Opinion
2011-04-12
Maureen Galvin Dwyer, Northport, N.Y., for appellant. Thomas J. Spota, District Attorney, Riverhead, N.Y. (Karla Lato of counsel), for respondent.
Maureen Galvin Dwyer, Northport, N.Y., for appellant. Thomas J. Spota, District Attorney, Riverhead, N.Y. (Karla Lato of counsel), for respondent.
Appeal by the defendant from a judgment of the Supreme Court, Suffolk County (Hinrichs, J.), rendered January 22, 2010, convicting him of murder in the seconddegree, upon his plea of guilty, and imposing sentence.
ORDERED that the judgment is affirmed.
The Supreme Court providently exercised its discretion in denying the defendant's motion to withdraw his plea of guilty ( see CPL 220.60[3] ). The record supports the Supreme Court's determination that the defendant's plea was entered knowingly, voluntarily, and intelligently ( see People v. Scott, 77 A.D.3d 689, 908 N.Y.S.2d 348;People v. Hill, 9 N.Y.3d 189, 191, 849 N.Y.S.2d 13, 879 N.E.2d 152,cert. denied 553 U.S. 1048, 128 S.Ct. 2430, 171 L.Ed.2d 257;People v. Fiumefreddo, 82 N.Y.2d 536, 543, 605 N.Y.S.2d 671, 626 N.E.2d 646). Further, although the defendant claims, inter alia, that he was coerced into pleading guilty, his claims are belied by the record ( see People v. Burgess, 81 A.D.3d 969, 917 N.Y.S.2d 881;People v. Scott, 77 A.D.3d 689, 908 N.Y.S.2d 348;People v. Aguayo, 73 A.D.3d 938, 939, 899 N.Y.S.2d 878).
“[T]he defendant's waiver of his right to appeal precludes review of his contention that he was denied the effective assistance of counsel, except to the extent that the alleged ineffective assistance affected the voluntariness of his plea” ( People v. Gedin, 46 A.D.3d 701, 847 N.Y.S.2d 231;see People v. Aguayo, 73 A.D.3d at 939, 899 N.Y.S.2d 878). To the extent the defendant contends that his counsel was ineffective such that the voluntariness of his plea was affected, the record reveals that the defendant received an advantageous plea, and nothing in the record casts doubt on the apparent effectiveness of counsel ( see People v. Ford, 86 N.Y.2d 397, 404, 633 N.Y.S.2d 270, 657 N.E.2d 265;People v. Aguayo, 73 A.D.3d at 939, 899 N.Y.S.2d 878).

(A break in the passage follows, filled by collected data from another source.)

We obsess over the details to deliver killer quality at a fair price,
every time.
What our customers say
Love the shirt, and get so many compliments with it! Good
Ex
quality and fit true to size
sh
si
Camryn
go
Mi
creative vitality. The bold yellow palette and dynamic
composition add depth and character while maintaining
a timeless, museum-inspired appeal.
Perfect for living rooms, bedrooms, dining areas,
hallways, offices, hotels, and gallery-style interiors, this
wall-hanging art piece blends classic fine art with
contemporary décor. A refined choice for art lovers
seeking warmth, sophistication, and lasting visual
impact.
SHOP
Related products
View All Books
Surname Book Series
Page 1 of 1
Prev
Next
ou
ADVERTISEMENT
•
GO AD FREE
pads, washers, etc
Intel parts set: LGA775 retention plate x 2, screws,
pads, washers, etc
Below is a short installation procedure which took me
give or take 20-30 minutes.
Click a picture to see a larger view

Since the defendant pleaded guilty with the understanding that he would receive the sentence which was thereafter actually imposed, he has no basis to now complain that the sentence was excessive ( see People v. De Alvarez, 59 A.D.3d 732, 733, 873 N.Y.S.2d 724;People v. Fanelli, 8 A.D.3d 296, 777 N.Y.S.2d 320).